Thursday, 26. November 2015, 18:30 - 20:00

Dachfoyer des Haus-, Hof- und Staatsarchivs, Minoritenplatz 1, 1010 Wien

 

The lecture will consider the metaphor of the ‘Jewish Bloodsucker’, widely disseminated in 20th-century Central and Eastern Europe. This archetypal metaphor, activated by critical situations, recalls the sorcerer-vampire who penetrates into the community and deprives it of its life substance, leaving only empty shells. Its role in shaping the imagination of Poles in the first two years after the Second World War is difficult to overrate. The figure of the bloodsucker revealed its murderous potential in the wave of pogroms that swept across the country in 1945 and 1946, incited by rumours of Jewish ritual murders. The genealogy of the figure of the bloodsucker and its role in shaping the imagination of Polish people in the first two years after the Second World War will be presented in terms of religious, national and left-wing political discourse.

┄┄┄┄┄┄┄┄┄┄

• [Task instructions] According to the lecture announcement, what incited the pogroms that swept across the country in 1945 and 1946?

Source data
┄┄┄┄┄┄┄┄┄┄

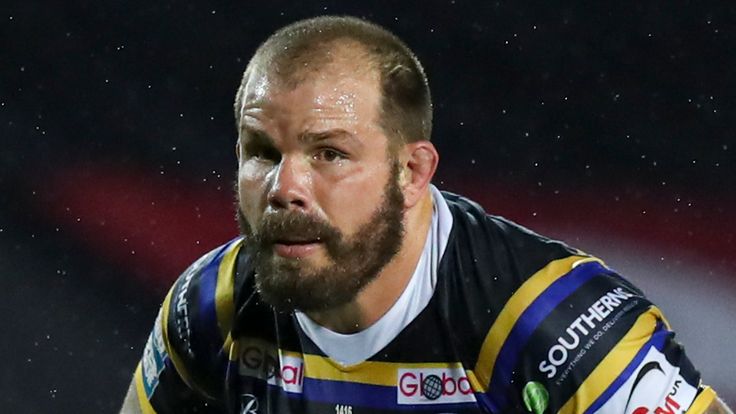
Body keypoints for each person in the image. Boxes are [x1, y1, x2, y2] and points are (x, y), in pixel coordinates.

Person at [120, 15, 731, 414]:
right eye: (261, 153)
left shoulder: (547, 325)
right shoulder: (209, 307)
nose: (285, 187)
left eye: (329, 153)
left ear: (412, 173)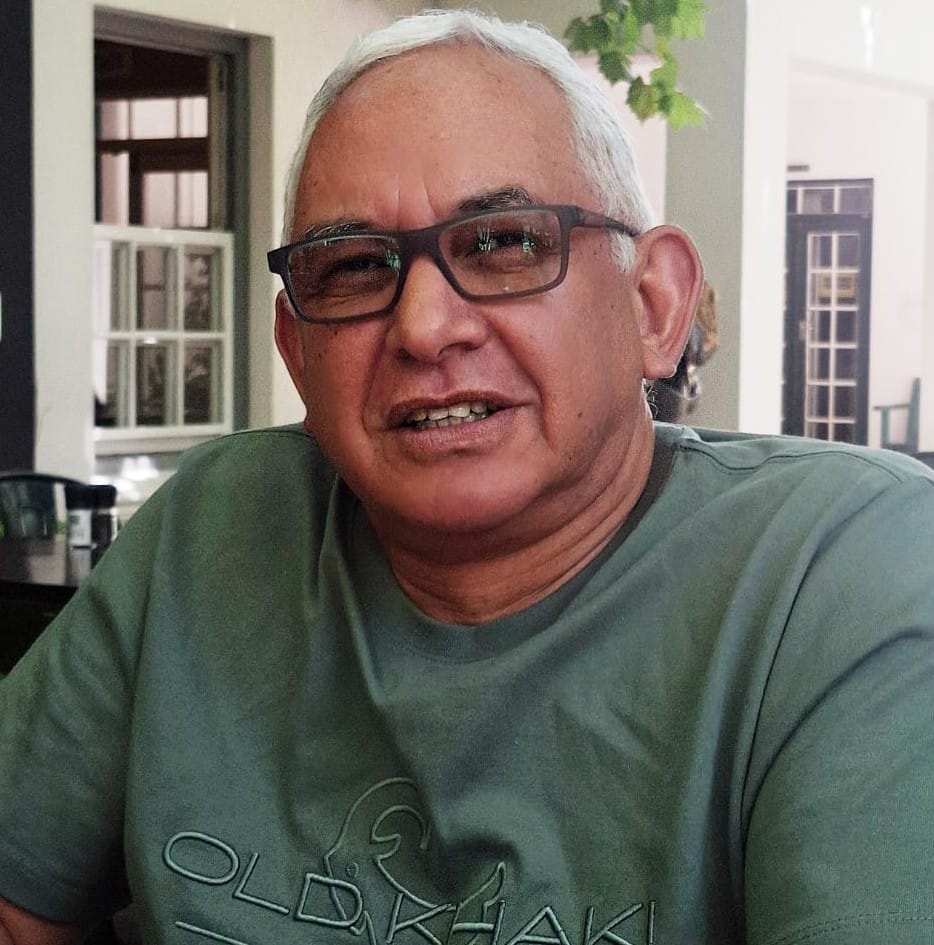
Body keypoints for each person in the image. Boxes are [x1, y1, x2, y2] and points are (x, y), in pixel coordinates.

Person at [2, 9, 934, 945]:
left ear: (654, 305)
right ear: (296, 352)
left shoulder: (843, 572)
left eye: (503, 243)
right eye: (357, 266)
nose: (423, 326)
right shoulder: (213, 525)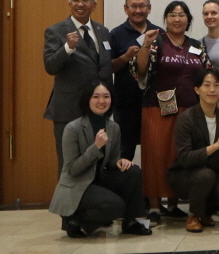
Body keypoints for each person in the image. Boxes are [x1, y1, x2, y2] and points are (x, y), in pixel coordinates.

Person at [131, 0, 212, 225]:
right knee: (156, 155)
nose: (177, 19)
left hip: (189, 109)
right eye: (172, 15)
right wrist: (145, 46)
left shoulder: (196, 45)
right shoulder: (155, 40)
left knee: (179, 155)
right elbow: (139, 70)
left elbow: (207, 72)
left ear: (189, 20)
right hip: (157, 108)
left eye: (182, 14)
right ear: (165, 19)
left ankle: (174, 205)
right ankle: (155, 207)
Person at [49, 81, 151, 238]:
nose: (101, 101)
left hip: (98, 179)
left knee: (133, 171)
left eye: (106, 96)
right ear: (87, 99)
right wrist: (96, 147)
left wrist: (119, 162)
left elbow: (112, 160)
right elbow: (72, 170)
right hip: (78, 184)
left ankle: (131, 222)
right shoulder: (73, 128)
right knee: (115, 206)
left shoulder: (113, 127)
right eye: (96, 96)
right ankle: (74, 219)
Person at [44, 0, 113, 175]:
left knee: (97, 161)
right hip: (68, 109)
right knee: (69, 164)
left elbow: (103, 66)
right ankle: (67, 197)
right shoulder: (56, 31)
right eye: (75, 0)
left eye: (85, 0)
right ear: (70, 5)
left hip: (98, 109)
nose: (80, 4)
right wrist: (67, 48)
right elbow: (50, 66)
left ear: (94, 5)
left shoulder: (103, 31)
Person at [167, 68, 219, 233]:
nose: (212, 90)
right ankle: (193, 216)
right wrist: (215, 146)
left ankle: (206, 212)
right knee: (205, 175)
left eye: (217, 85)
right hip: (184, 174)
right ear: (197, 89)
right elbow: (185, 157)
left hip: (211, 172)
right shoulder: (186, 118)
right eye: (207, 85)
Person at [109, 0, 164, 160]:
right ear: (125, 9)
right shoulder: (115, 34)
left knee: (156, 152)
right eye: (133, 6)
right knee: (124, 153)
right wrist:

┄┄┄┄┄┄┄┄┄┄

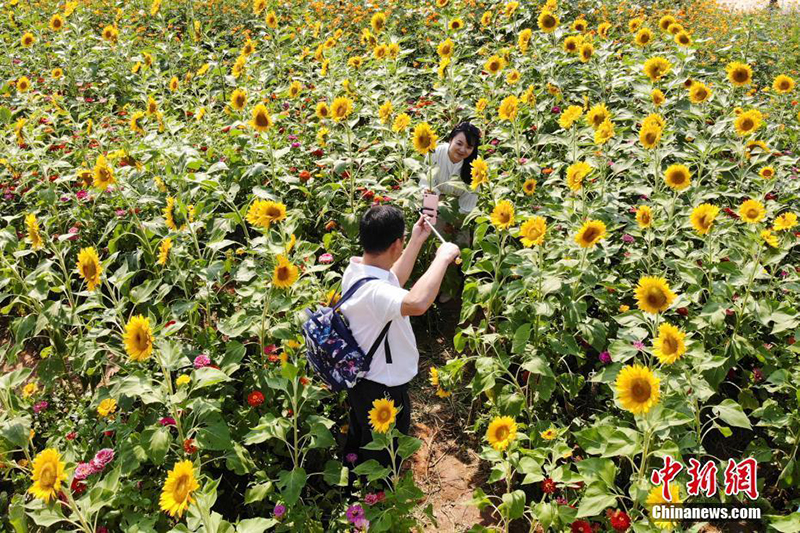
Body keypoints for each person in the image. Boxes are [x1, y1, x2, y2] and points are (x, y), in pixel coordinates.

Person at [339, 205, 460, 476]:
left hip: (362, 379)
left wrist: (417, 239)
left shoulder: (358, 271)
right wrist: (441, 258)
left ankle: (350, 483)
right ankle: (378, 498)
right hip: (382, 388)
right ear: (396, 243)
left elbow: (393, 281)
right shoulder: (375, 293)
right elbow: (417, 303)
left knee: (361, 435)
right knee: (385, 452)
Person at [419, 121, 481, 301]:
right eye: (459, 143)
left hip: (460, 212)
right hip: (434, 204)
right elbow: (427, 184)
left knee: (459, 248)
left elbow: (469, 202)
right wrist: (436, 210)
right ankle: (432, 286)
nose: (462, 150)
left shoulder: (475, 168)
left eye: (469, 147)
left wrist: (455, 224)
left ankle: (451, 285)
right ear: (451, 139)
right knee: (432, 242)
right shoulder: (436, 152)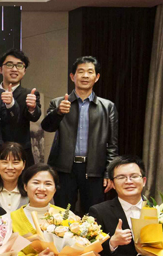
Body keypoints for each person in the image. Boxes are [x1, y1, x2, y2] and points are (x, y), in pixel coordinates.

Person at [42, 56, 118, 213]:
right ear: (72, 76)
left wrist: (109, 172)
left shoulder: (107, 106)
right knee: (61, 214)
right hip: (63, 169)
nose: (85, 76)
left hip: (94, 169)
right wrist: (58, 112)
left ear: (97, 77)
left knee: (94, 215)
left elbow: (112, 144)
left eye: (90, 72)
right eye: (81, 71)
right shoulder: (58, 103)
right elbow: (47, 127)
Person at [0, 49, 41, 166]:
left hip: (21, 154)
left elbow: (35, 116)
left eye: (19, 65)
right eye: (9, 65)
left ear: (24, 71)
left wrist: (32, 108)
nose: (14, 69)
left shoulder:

┄┄┄┄┄┄┄┄┄┄

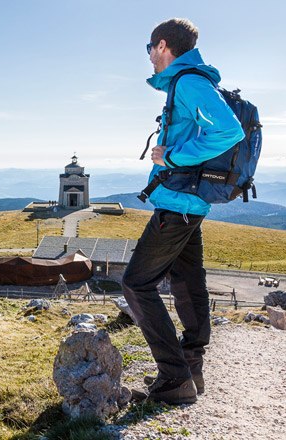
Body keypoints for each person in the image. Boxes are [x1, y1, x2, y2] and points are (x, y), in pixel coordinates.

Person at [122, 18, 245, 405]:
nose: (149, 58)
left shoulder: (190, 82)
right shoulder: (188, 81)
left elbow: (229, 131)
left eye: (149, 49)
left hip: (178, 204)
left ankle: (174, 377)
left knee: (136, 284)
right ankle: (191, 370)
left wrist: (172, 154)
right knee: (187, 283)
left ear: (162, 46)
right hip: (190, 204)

┄┄┄┄┄┄┄┄┄┄

• [Answer space] Rumors of Jewish ritual murders incited them.